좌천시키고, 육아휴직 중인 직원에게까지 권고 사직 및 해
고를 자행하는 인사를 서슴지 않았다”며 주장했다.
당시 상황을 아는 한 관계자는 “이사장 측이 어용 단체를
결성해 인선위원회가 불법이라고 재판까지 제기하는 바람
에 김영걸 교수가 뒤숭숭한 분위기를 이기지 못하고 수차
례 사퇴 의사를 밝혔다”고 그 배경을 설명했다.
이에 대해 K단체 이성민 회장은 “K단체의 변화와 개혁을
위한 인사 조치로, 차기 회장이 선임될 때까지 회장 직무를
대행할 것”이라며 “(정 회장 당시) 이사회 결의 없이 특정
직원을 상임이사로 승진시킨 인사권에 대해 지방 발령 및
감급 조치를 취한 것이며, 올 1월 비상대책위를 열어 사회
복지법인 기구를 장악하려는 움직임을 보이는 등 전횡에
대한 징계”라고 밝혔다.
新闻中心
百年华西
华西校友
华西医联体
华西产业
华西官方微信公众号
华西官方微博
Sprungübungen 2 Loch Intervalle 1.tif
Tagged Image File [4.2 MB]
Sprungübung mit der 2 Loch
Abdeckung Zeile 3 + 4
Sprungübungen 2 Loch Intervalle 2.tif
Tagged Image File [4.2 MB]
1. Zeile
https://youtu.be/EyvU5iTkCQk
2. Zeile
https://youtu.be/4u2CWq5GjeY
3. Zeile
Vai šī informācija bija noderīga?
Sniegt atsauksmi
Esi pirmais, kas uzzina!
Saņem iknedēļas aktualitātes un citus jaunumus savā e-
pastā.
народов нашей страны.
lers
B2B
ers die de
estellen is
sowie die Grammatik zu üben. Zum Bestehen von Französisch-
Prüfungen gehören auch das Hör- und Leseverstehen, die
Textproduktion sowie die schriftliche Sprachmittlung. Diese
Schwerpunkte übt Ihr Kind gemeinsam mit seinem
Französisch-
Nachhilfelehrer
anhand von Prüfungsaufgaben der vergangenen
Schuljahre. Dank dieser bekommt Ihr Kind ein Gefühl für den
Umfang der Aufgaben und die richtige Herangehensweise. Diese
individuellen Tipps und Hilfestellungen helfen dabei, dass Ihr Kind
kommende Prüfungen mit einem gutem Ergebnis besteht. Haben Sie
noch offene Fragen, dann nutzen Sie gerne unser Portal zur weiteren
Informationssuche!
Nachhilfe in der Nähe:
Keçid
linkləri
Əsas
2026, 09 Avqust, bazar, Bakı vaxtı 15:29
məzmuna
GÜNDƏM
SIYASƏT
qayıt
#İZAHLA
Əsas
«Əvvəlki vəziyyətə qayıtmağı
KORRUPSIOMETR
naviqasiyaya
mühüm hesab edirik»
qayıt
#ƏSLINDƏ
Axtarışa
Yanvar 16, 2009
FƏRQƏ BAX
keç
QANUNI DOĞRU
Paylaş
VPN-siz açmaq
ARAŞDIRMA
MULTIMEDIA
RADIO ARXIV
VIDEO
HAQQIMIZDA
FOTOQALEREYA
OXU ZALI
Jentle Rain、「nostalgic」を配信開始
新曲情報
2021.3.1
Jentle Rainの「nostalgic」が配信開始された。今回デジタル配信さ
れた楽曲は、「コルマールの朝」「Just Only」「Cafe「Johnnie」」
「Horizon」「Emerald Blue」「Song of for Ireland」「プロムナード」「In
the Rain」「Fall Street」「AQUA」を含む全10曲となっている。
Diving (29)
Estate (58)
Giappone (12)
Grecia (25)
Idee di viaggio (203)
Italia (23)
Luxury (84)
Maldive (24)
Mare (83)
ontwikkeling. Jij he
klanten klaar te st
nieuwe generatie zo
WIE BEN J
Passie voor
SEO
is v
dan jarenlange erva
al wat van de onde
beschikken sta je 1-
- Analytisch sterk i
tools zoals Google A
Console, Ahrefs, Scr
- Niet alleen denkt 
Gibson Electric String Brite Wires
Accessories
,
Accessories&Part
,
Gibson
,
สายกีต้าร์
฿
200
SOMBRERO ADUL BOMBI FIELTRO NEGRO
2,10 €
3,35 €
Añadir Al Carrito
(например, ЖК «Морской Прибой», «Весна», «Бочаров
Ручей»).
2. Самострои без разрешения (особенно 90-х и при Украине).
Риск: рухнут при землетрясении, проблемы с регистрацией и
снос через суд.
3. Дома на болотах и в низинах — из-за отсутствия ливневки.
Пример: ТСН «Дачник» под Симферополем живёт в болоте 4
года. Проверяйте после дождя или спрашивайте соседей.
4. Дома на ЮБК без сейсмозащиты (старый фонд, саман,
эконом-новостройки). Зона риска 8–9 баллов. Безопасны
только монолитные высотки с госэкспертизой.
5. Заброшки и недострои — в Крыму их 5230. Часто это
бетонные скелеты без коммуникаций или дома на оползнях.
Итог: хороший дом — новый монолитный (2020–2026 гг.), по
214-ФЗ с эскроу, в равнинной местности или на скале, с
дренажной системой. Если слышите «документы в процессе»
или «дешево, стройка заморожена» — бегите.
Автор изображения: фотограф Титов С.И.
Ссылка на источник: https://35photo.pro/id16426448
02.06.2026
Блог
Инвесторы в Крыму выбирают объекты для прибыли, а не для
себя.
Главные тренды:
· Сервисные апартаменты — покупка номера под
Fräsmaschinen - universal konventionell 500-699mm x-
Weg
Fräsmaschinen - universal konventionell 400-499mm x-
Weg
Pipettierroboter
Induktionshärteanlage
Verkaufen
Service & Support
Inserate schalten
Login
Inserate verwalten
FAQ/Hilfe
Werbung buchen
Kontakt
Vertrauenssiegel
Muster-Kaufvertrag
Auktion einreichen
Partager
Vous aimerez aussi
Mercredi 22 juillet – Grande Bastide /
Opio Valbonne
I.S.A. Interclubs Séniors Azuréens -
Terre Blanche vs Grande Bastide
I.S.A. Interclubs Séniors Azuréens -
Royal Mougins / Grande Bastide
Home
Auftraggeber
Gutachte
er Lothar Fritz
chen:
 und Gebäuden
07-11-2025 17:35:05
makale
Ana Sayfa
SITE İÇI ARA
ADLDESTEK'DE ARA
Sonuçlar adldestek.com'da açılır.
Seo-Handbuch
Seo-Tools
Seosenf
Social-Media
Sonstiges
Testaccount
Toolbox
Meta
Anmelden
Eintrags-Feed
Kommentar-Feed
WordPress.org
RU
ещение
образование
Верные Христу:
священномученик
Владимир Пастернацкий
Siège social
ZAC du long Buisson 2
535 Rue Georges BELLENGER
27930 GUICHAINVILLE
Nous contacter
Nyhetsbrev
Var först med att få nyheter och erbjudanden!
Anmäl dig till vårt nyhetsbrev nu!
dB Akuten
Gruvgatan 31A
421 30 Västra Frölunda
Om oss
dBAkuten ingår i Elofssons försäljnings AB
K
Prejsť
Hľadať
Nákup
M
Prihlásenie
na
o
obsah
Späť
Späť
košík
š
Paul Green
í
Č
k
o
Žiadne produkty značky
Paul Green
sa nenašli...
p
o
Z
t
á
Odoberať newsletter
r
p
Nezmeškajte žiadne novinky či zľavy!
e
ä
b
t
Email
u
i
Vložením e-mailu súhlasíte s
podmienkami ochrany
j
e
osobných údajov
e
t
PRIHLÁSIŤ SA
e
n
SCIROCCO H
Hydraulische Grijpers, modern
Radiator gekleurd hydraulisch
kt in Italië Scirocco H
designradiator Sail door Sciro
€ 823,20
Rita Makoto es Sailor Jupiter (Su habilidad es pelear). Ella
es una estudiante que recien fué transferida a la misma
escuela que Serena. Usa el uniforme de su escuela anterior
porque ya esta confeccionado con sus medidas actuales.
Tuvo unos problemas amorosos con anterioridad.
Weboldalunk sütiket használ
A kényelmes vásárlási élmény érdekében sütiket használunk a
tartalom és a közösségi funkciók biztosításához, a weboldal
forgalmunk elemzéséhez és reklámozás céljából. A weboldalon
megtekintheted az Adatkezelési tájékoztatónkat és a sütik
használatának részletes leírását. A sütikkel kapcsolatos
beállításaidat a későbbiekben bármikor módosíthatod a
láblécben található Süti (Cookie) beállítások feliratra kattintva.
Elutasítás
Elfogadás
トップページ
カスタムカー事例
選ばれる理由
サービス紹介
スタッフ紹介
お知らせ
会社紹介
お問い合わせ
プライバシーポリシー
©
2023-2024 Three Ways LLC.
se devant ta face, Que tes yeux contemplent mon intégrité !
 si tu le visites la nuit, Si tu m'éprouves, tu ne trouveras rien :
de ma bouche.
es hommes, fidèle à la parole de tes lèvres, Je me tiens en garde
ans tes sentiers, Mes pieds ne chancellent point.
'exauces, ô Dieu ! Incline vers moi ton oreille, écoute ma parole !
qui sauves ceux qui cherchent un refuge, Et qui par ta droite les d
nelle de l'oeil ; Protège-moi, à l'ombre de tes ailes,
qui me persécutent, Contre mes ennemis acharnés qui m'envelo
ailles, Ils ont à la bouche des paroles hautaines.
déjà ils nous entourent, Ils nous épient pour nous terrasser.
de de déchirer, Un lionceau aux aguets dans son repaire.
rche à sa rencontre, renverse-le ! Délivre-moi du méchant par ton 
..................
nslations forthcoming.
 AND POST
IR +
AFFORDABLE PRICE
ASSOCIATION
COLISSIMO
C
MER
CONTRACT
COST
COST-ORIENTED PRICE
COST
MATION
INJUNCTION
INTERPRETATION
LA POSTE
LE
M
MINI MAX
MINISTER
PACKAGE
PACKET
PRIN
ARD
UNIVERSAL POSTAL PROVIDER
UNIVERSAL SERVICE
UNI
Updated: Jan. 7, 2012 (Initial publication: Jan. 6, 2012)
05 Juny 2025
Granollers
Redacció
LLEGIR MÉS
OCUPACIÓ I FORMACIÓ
──────
### Task prompt
Only the lines from the one containing "Odoberať newsletter" through the one containing "es una estudiante" are to be retyped, both boundary lines included, with no other material.

### Result for this exercise
Odoberať newsletter
r
p
Nezmeškajte žiadne novinky či zľavy!
e
ä
b
t
Email
u
i
Vložením e-mailu súhlasíte s
podmienkami ochrany
j
e
osobných údajov
e
t
PRIHLÁSIŤ SA
e
n
SCIROCCO H
Hydraulische Grijpers, modern
Radiator gekleurd hydraulisch
kt in Italië Scirocco H
designradiator Sail door Sciro
€ 823,20
Rita Makoto es Sailor Jupiter (Su habilidad es pelear). Ella
es una estudiante que recien fué transferida a la misma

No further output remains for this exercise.